DES ESCROCS ET DES FAUSSAIRES QUI PROFITENT DE L’IMPUNITE
En décembre 1992, Mikiti se rend à New York en vue de prendre part à une conférence des Nations Unies sur « L’apport de la femme au développement national ». A Kinshasa, la ville est secouée par les « derniers pillages » en janvier 1993. La propriété acquise en 1989 par la journaliste n’est pas épargnée. Celle du directeur de cabinet du « Premier Etienne », mêmement. Des objets d’une valeur sentimentale inestimable sont emportés: titre de propriété immobilière, diplômes, souvenirs divers.
Effondrée, Mikiti décide de prolonger son séjour aux Etats-Unis. Elle confie la garde de sa maison kinoise à un « Frère ». Celui-ci cherche en vain le certificat d’enregistrement de la maison. En désespoir de cause, un duplicata est obtenu auprès du conservateur des titres immobiliers, autrement dit le chef de division provinciale des Affaires foncières. L’original est tombé entre les mains de quelques faussaires. Des escrocs. La suite est connue: une carte d’électeur au nom de Mikiti Nkombe est émise. Seule la photo change. « Il n’y a pas de crime parfait », dit-on. La carte d’électeur renseigne Bukama comme lieu de naissance de la « vendeuse ».
Lors d’une conversation, l’avocat tente sans succès d’échanger quelques mots en Kiluba avec la dame. Il finit par conclure que la prétendue propriétaire n’était pas la personne qu’elle disait être. Le juriste décide de retrouver les traces du « Frère » dont le nom figure sur le titre immobilier. Après une rude conversation, les masques sont tombés le lendemain dimanche 9 janvier 2022: la vendeuse et le commissionnaire font partie d’un réseau d’escrocs et des faussaires. Depuis Atlanta, Mikiti Nkombe lance: « Le mal est profond.
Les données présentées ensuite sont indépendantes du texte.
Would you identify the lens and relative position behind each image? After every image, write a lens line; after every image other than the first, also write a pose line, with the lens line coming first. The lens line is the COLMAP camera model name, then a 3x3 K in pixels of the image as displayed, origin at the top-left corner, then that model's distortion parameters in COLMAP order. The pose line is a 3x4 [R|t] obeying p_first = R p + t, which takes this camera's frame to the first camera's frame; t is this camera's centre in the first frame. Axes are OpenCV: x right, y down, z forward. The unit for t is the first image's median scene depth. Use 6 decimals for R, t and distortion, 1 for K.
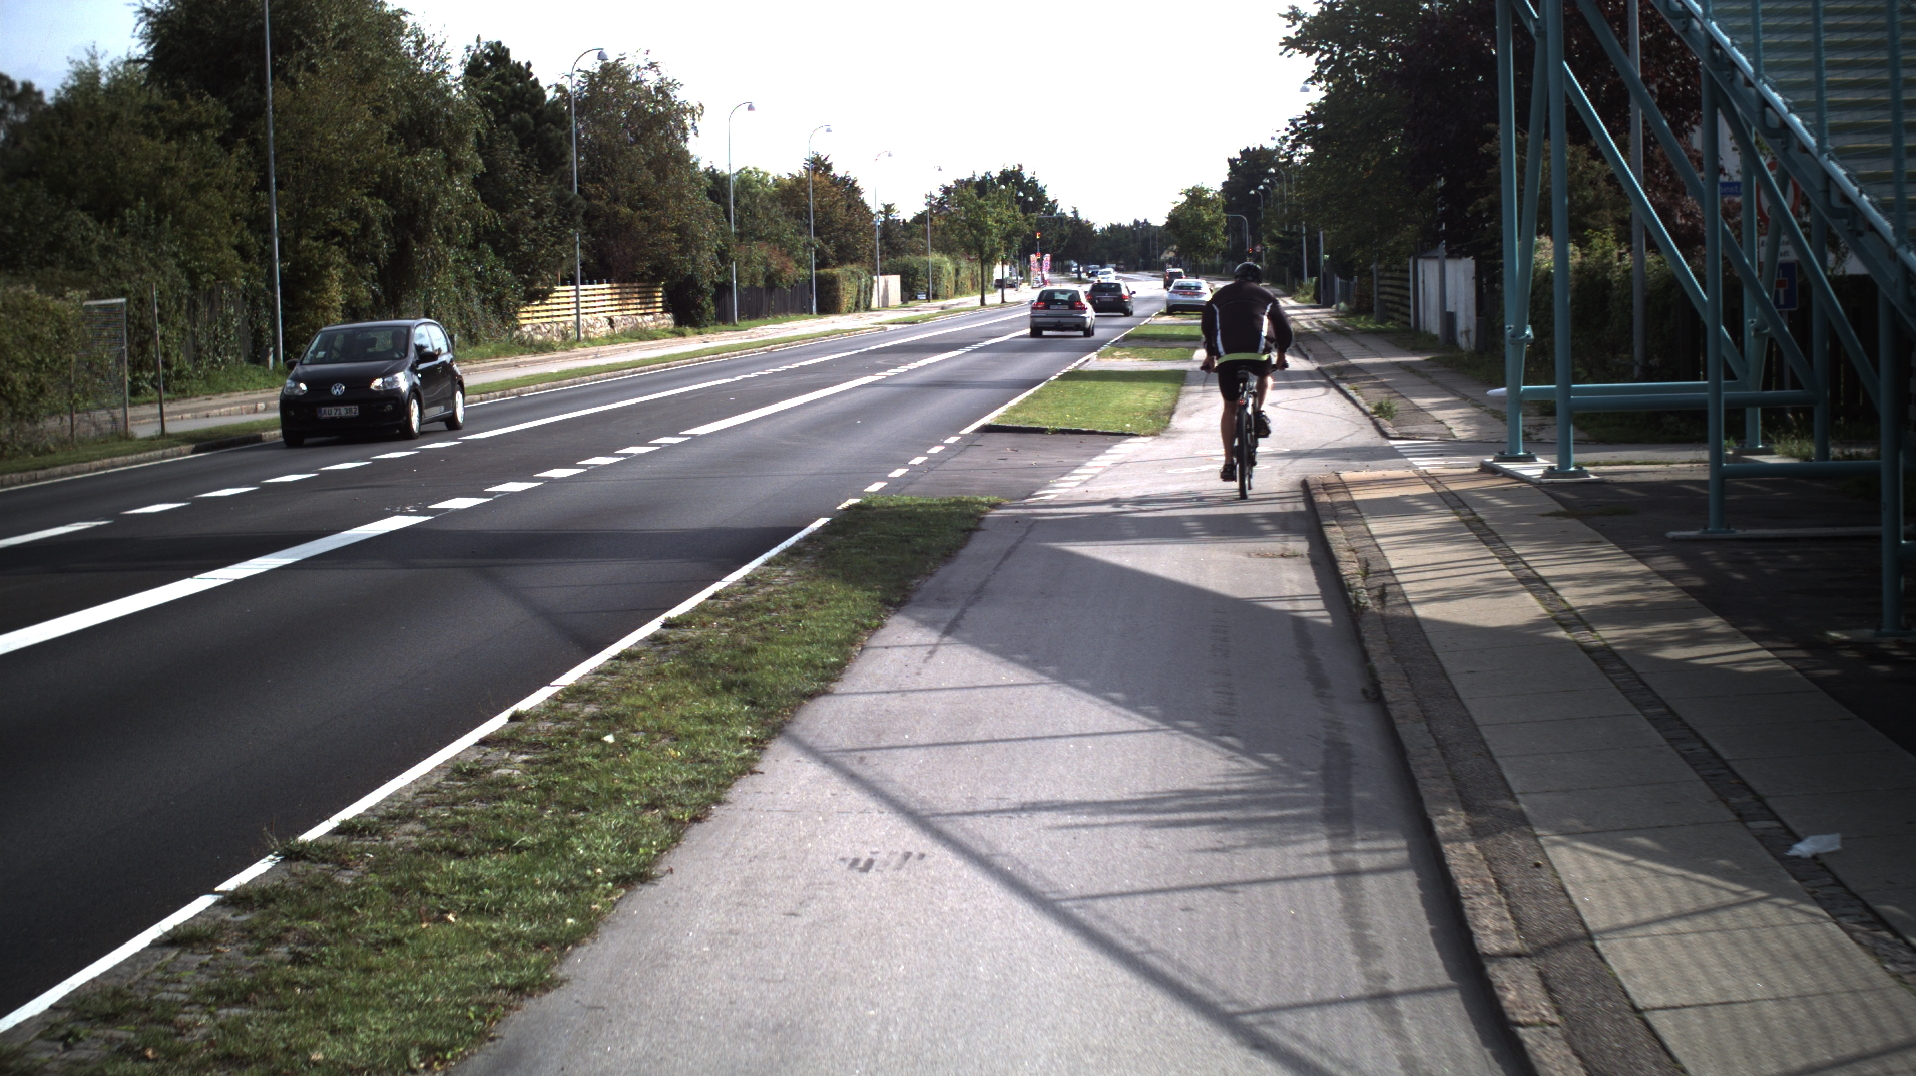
lens RADIAL K [[3304.8, 0, 960.5], [0, 3304.8, 511.6], [0, 0, 1]] dist [-0.238518, 0.062747]
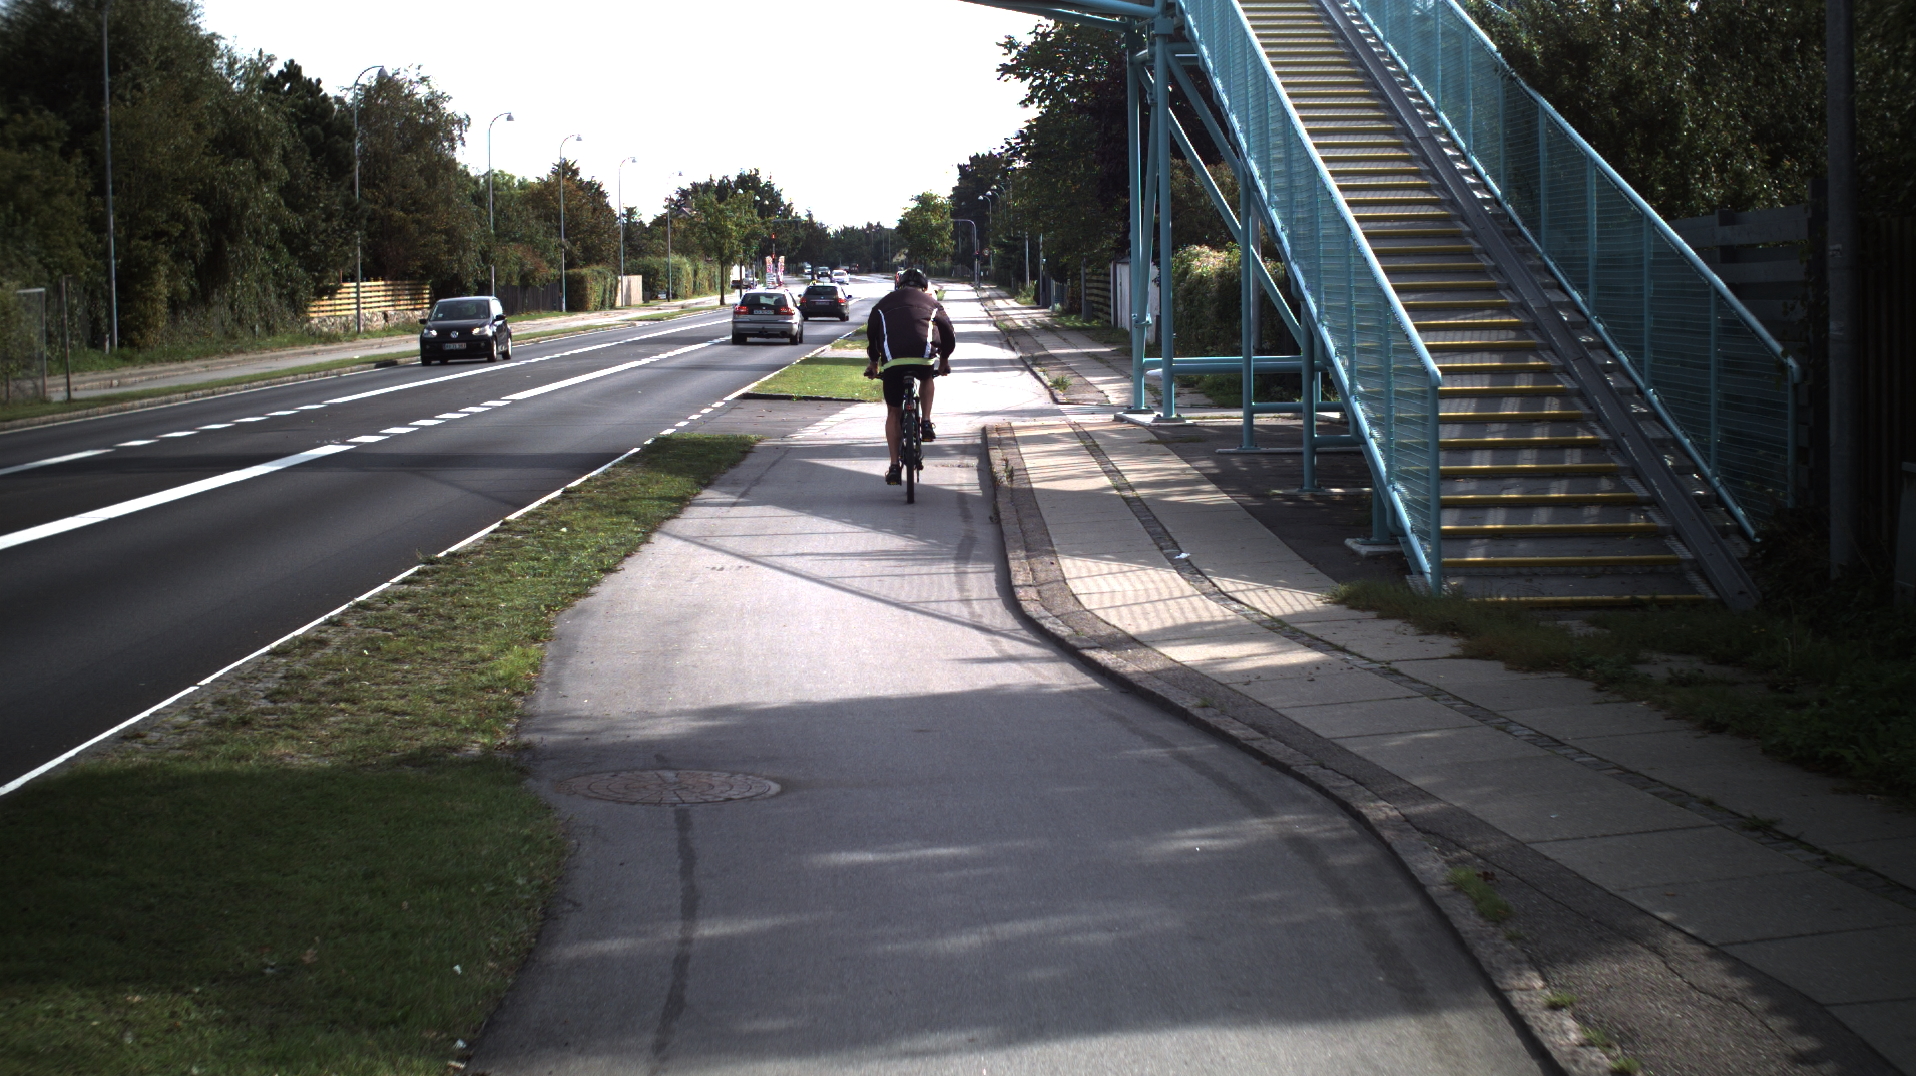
lens RADIAL K [[3492.3, 0, 958.3], [0, 3492.3, 540.0], [0, 0, 1]] dist [-0.223741, 0.125063]
pose [[0.996899, 0.003791, 0.078606, -0.008270], [-0.004081, 0.999985, 0.003530, 0.013276], [-0.078591, -0.003839, 0.996900, -0.181259]]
Il faudra du temps pour que les gens changent de mentalité ».
Le mal est d’autant plus profond que des hauts magistrats et des auxiliaires de justice font partie de cette espèce de « pieuvre » dont les tentacules s’étendent sur tous les grands corps de l’Etat. A l’issue d’un séjour au Congo-Kinshasa, Léandro Despouy, Rapporteur spécial de l’ONU sur l’indépendance des juges et avocats, avait déclaré, au cours de la première moitié de l’an 2000, que la justice congolaise se trouve dans une « situation préoccupante ». Selon lui, le Pouvoir judiciaire souffre de maux ci-après: « magistrats impayés ou mal payés, absence de moyens logistiques pour mener des enquêtes et la corruption généralisée ». Le dernier mal a pour nom: l’impunité. Les escrocs et faussaires à col blanc profitent de l’impunité.